One mile away from the Inner Harbor, in Upper Fells Point, a group of 10 to 20 black people attacked white residents in four separate cases, according to reports.

In April 2011, another large group of people streamed through the Inner Harbor, fighting and destroying property. One of the rioters was stabbed.

To put the April beating “in historical perspective,” the Baltimore Sun reprinted a story from 1995, when large groups of black people created violence during and after an annual jazz concert.

“Rodney A. Orange, president of the Baltimore chapter of the National Association for the Advancement of Colored People, said black teens have complained to him that ‘they feel stereotyped. They only want to enjoy their evening, wherever they are going, but very often they’re looked at suspiciously.’”

‘Race baiter’
McDonough’s call for state police to protect the Inner Harbor from “black youths who are terrorizing” the area drew sharp rebuke from local elected officials and the media.

Rawlings-Blake said McDonough’s request was a “racially tinged publicity stunt.”

A fellow legislator called McDonough a race baiter.

The Baltimore Sun called on the Maryland legislature to sanction McDonough.

Meanwhile, in neighboring Pennsylvania and Delaware, some were asking what took McDonough so long.

Last summer in Philadelphia, after several years of large-scale violent episodes, some involving more than 1,000 black people on the streets of South Philadelphia, Mayor Nutter reversed his earlier stand that the riots were “really not much,” had no racial component and were the fault of “poor reporting.”

Less than a month later, according to the Philadelphia Daily News, he confessed his change of heart in front of a Philadelphia Baptist church.

“You have damaged your own race,” he said of the rioters. “Take those … hoodies down, especially in the summer,” Nutter, the city’s second black mayor, said in an angry lecture aimed at black teens. “Pull your pants up and buy a belt ’cause no one wants to see your underwear or the crack of your butt.”

The head of Philadelphia’s chapter of the National Association for the Advancement of Colored People, J. Whyatt Mondesire, said it “took courage” for Nutter to deliver the message.

“These are majority African-American youths, and they need to be called on it,” Mondesire said.

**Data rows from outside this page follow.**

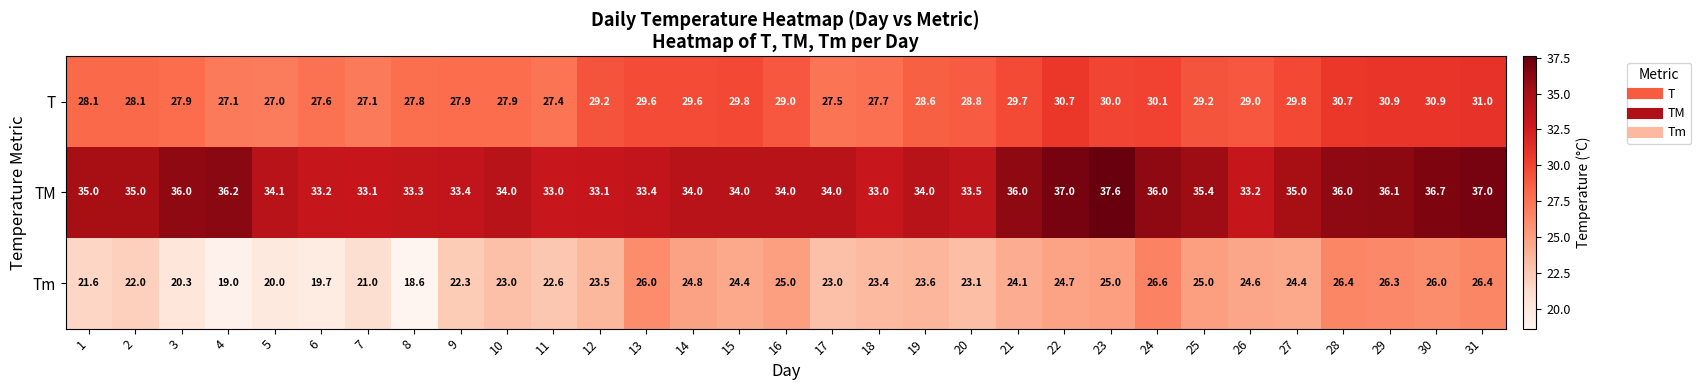

What is the greatest value displayed?

37.6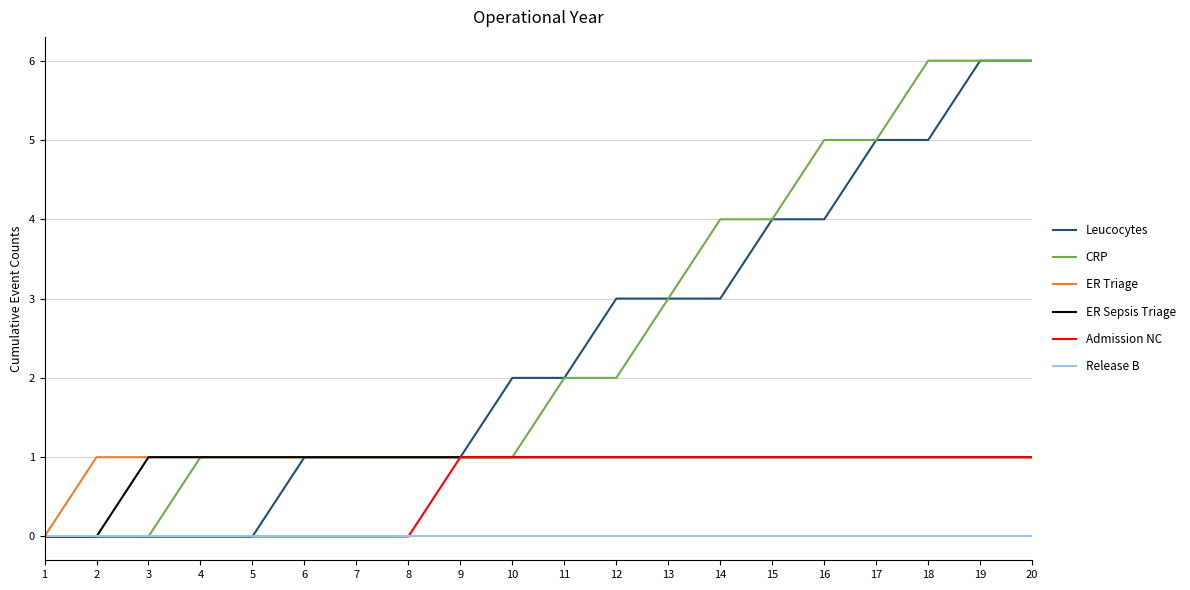

How many distinct data groups are displayed?

6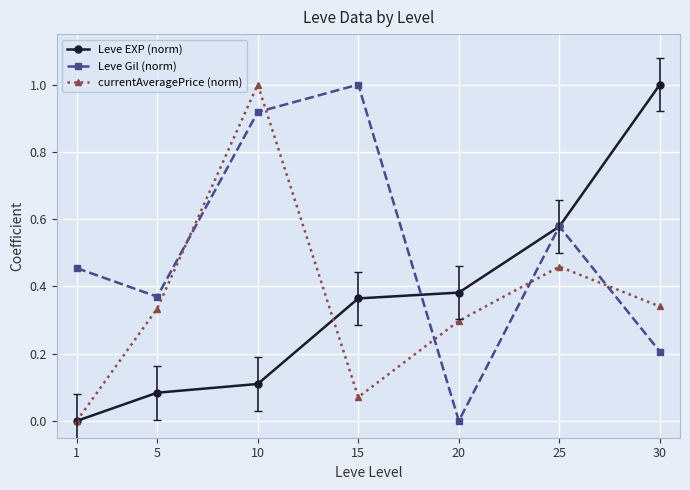

What is the maximum value for currentAveragePrice (norm)?

1.0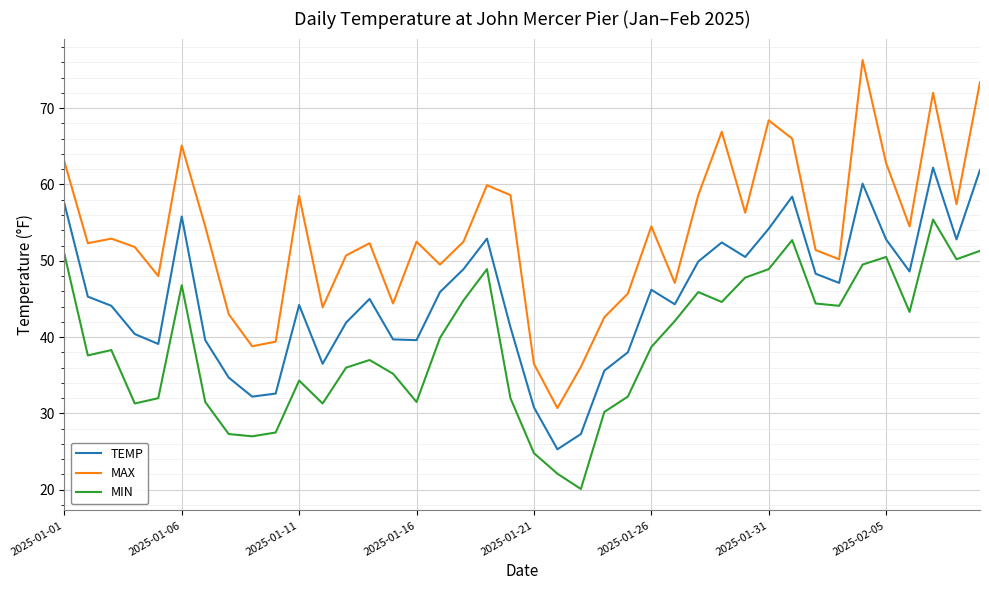

Which series has the largest total across all categories?

MAX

In Delaware, violence among black teenagers was so rampant that the Black Elected Officials of New Castle County wrote a similar letter to the governor of Delaware, asking for the National Guard to patrol the streets of Wilmington.

McDonough was seemingly unfazed by the whirlwind of criticism facing him for his remarks.

“The Good Book says speak the truth and fear not,” he said. “And for everything they are calling me, you will notice they are not saying one thing. No one is saying that what I said is untrue.”